Records from a collection
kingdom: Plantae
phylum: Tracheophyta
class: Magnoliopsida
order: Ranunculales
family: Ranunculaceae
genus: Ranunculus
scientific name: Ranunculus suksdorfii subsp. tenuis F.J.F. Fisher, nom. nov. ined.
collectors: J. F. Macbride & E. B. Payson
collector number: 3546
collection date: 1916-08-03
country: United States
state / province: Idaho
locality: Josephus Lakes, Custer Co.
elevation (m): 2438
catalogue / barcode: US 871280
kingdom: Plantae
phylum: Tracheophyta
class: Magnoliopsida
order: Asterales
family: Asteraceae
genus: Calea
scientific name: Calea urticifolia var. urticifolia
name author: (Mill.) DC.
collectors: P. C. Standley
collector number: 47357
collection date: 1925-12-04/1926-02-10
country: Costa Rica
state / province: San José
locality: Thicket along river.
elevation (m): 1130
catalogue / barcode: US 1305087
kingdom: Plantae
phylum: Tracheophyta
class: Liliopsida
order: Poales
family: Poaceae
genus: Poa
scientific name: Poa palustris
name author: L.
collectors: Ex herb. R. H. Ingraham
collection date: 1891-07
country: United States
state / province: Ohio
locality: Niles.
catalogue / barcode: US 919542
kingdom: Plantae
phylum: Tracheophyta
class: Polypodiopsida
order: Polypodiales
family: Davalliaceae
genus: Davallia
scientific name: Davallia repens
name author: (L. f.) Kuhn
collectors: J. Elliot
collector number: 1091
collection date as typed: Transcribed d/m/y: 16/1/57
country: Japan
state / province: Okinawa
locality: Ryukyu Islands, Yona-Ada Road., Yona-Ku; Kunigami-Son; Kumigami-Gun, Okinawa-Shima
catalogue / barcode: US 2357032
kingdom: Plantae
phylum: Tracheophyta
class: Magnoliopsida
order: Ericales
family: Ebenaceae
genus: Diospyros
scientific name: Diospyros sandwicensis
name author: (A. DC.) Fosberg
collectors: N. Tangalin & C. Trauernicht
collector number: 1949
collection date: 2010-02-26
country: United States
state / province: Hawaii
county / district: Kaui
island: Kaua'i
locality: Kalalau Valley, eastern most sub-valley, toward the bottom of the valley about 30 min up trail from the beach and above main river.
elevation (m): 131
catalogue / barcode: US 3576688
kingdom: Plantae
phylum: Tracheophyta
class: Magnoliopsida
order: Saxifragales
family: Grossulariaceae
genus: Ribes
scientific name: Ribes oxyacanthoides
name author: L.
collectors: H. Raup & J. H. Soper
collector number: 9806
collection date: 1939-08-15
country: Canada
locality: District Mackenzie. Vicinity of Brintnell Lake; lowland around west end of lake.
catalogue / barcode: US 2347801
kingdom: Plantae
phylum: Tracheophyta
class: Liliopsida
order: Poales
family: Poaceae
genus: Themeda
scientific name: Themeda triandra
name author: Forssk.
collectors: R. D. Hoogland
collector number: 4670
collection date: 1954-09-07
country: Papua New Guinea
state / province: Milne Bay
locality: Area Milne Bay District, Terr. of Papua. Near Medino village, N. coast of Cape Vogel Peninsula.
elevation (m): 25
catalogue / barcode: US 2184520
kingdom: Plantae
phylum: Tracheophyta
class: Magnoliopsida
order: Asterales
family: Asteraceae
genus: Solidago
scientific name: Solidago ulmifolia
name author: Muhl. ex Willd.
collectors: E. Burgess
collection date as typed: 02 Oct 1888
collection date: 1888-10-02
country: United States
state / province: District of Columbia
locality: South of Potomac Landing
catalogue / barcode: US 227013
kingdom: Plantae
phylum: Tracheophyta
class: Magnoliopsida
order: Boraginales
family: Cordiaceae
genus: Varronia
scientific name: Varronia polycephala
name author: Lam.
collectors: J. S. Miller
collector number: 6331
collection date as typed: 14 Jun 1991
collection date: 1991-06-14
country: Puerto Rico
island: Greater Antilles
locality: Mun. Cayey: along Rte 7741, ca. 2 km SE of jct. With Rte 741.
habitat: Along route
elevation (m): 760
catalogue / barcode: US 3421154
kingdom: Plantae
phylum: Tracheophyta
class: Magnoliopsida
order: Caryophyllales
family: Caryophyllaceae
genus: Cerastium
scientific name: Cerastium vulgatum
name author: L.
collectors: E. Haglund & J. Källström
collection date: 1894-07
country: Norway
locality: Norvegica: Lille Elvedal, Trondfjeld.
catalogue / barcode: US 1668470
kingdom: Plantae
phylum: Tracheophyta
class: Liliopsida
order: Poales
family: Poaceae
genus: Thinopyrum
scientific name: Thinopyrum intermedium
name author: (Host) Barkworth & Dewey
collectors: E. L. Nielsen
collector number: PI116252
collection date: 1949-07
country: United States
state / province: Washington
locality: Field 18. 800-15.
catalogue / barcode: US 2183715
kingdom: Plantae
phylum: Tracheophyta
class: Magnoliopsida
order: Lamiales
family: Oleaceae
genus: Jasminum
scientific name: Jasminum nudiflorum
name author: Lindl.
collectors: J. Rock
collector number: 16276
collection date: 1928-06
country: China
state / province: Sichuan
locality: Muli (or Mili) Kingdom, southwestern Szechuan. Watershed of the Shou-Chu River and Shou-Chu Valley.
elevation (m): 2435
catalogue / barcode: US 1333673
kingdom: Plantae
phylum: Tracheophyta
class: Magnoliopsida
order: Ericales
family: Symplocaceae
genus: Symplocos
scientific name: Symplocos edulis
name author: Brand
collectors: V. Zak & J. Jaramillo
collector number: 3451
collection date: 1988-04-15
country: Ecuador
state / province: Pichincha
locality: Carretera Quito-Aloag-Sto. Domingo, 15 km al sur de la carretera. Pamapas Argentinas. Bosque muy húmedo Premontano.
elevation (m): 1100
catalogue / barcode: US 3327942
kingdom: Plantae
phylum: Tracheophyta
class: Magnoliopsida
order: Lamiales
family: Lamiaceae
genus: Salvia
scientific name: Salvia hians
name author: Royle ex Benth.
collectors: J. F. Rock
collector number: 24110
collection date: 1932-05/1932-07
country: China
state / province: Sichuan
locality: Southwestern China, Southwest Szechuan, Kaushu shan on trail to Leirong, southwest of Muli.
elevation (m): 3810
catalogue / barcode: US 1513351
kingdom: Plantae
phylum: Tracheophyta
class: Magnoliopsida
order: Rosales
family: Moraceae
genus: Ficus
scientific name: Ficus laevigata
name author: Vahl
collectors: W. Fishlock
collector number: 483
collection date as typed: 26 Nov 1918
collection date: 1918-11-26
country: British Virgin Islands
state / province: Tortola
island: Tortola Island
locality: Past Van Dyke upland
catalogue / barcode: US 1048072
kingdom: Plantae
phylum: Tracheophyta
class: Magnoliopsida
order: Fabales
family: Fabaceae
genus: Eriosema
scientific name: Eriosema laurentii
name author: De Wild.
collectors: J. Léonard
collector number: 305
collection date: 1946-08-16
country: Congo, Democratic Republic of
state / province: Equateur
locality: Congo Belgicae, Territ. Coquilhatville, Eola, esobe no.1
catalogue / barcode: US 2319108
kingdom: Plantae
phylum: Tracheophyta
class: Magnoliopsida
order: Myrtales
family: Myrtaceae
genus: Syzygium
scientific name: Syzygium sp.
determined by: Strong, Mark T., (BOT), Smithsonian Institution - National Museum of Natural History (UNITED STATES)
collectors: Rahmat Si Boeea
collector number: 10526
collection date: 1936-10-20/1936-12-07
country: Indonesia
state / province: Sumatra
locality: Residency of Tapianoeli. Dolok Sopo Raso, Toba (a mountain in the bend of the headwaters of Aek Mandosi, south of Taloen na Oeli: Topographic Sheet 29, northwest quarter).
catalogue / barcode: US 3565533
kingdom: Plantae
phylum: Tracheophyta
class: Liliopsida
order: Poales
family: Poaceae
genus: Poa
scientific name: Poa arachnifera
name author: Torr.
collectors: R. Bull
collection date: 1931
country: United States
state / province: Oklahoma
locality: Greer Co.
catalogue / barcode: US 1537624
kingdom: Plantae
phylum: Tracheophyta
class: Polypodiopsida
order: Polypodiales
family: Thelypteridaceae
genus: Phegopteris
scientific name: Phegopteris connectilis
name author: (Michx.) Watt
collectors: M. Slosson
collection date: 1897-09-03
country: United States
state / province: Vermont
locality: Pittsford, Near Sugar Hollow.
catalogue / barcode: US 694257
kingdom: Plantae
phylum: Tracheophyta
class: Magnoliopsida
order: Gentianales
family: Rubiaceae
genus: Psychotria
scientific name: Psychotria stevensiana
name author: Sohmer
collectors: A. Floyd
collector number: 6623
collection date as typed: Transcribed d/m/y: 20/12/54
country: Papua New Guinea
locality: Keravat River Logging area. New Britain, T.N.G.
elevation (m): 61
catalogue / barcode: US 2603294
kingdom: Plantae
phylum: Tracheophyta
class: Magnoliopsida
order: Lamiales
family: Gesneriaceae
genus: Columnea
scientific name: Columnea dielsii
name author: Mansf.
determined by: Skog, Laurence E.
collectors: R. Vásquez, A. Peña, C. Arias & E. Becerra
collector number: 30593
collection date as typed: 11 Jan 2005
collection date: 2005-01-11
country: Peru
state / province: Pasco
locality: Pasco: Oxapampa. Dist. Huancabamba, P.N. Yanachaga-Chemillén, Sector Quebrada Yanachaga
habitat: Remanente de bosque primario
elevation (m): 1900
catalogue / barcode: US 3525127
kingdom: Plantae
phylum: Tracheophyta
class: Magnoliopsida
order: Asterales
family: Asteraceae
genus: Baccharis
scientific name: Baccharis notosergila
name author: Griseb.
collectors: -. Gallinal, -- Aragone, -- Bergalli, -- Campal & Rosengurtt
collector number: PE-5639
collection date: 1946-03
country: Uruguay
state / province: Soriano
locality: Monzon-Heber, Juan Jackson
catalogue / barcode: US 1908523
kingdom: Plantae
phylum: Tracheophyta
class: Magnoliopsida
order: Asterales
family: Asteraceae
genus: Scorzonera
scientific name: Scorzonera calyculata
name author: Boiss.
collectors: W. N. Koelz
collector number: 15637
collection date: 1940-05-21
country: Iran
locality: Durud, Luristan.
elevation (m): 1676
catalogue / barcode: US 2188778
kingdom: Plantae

» Aim
Render everything in the records above, from the line containing "catalogue / barcode: US 919542" down to the line containing "state / province: Okinawa", both ends included, as a Markdown table. Use the columns Row (a running number) and Entry (the line itself), and skip any blank lines.

» Solution to the exercise
| Row | Entry |
|---|---|
| 1 | catalogue / barcode: US 919542 |
| 2 | kingdom: Plantae |
| 3 | phylum: Tracheophyta |
| 4 | class: Polypodiopsida |
| 5 | order: Polypodiales |
| 6 | family: Davalliaceae |
| 7 | genus: Davallia |
| 8 | scientific name: Davallia repens |
| 9 | name author: (L. f.) Kuhn |
| 10 | collectors: J. Elliot |
| 11 | collector number: 1091 |
| 12 | collection date as typed: Transcribed d/m/y: 16/1/57 |
| 13 | country: Japan |
| 14 | state / province: Okinawa |